While Jason votes for this one, I really don't like this as I feel there
are problems today that I get stuck in the middle of many times (as
someone who helps shepard a number of kernel security issues.)  It
would be great if linux-distros could change their rules a bit to help
make projects like the kernel, and others, work together easier.

But if no changes happen, I can still live with it, we have worse groups
we deal with more often :)

> 1. Adjust linux-distros policy to allow "embargoes" on publicly fixed
> Linux kernel issues.  (Only for Linux kernel, not for other projects.)

Note, the issue isn't always "fixed" issues, the issue is "we want to
post a patch in public to get people to review it and to introduce it to
the much wider range of CI testing systems out there.  Right now if a
patch is sent to the public, linux-distros treats this like an "embargo
break" and will instantly post about it to oss-security, which helps no

So if you all could just modify the rules to be something like,
"embargos are not broken when changes are posted in public, or accepted
into public trees, unless the changes or discussions around them turn
out to disclose the security related issue."

That would allow us to still get changes merged into Linus's tree, and
the stable trees, and the distro trees before the oss-security
announcement goes out to the world.

If this happens, I will be much happier as I think it would remove all
of the current friction we have today.

Taking this a bit further, why is the kernel "special" for something
like this?  Why wouldn't this also apply to any other project with a
reasonable number of developers where you want additional review and
acceptance of changes before the world is notified that an issue was
fixed?  That allows issues to be fixed, and to be in place on users
systems before the issue is made public.

I would imagine that projects like Kubernetes, or Jenkins, or Docker or
Mozilla or Chrome or other large systems would also fall into this
category.  Heck, smaller projects too, the size shouldn't matter, what
matters is that users have the ability to upgrade before security issues
are told to the world, ensuring that user's systems are safe.

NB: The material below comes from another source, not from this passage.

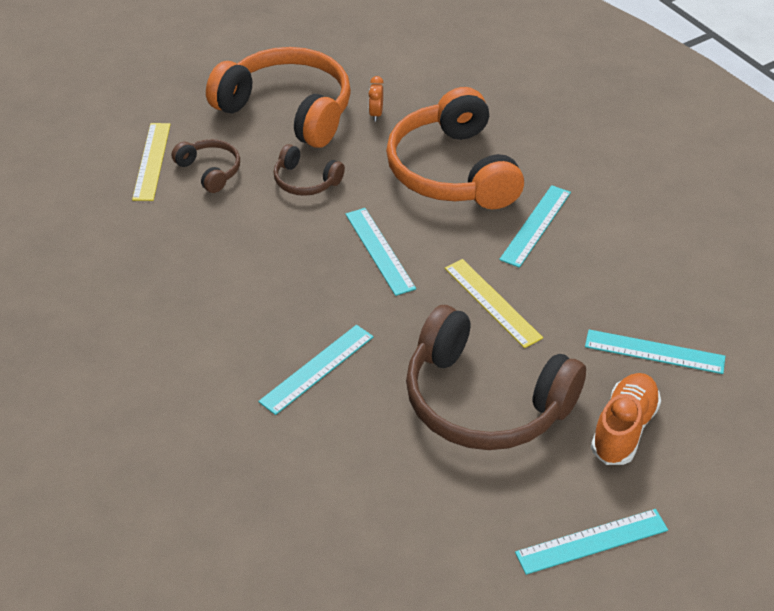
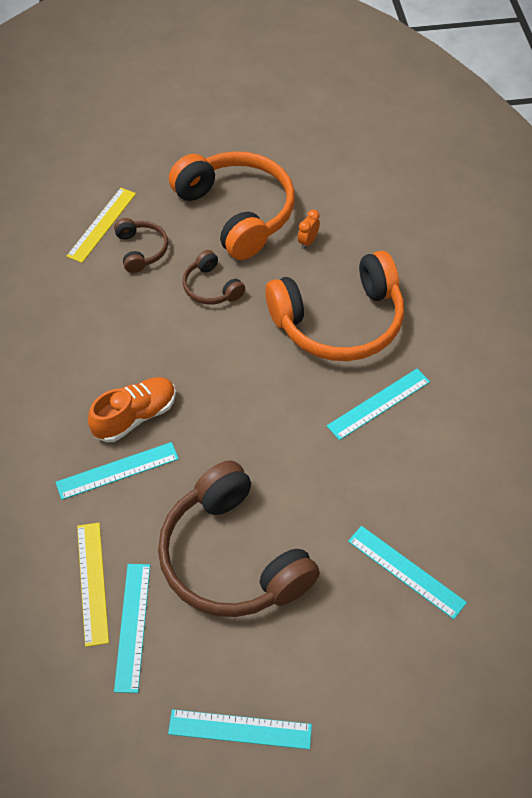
camera: 25 degrees right, 10 degrees up
turquoise ruler [345,208,416,296] -> turquoise ruler moved to [114,564,150,693]
orange headphones [386,87,524,209] -> orange headphones turned 120 degrees counterclockwise [265,251,404,361]
yellow ruler [445,259,543,348] -> yellow ruler moved to [77,523,109,647]
orange shoe [591,373,661,465] -> orange shoe moved to [88,377,176,442]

I think we can all agree that this is our overall goal anyway, to make
software more secure and keep user's systems safe.  Disclosing problems
before the fixes even have the ability to make it to a user's systems
goes directly against that goal.

> 2. Strictly enforce the policy as it is - and be in conflict with Linux
> kernel security team, and handle fewer issues via linux-distros.

That's the same as 0 today, right?  Or do you mean "enforce it more
strictly than we have so far today"?

> 3. Ask that Linux kernel issues not be reported to linux-distros at all.
> This is unnecessarily limiting compared to option 2 above, but maybe not
> so conflicting (just not using this specific medium for communication).
> However, I think it won't work consistently - it would be too
> unexpected by many (indeed, out of context it sounds plain ridiculous),
> and linux-distros is referenced in older Linux kernel release trees.
> More importantly, both teams actually want to communicate on issues
> somewhere, and there isn't a good alternative currently.

This one would not go very well as we don't control where reporters send
their information.

> 4. Shut down the list.  (What about the non-Linux distros list, then?)
> I need to migrate the setup soon and ideally also update it later, so
> shutting it down is as simple as not putting more effort into it.  It's
> been around for 11 years.

I wouldn't like to see this happen as I think the distros get a lot of
value out of the current situation.  But it's your list, not mine, if
you are tired of running it, I totally understand.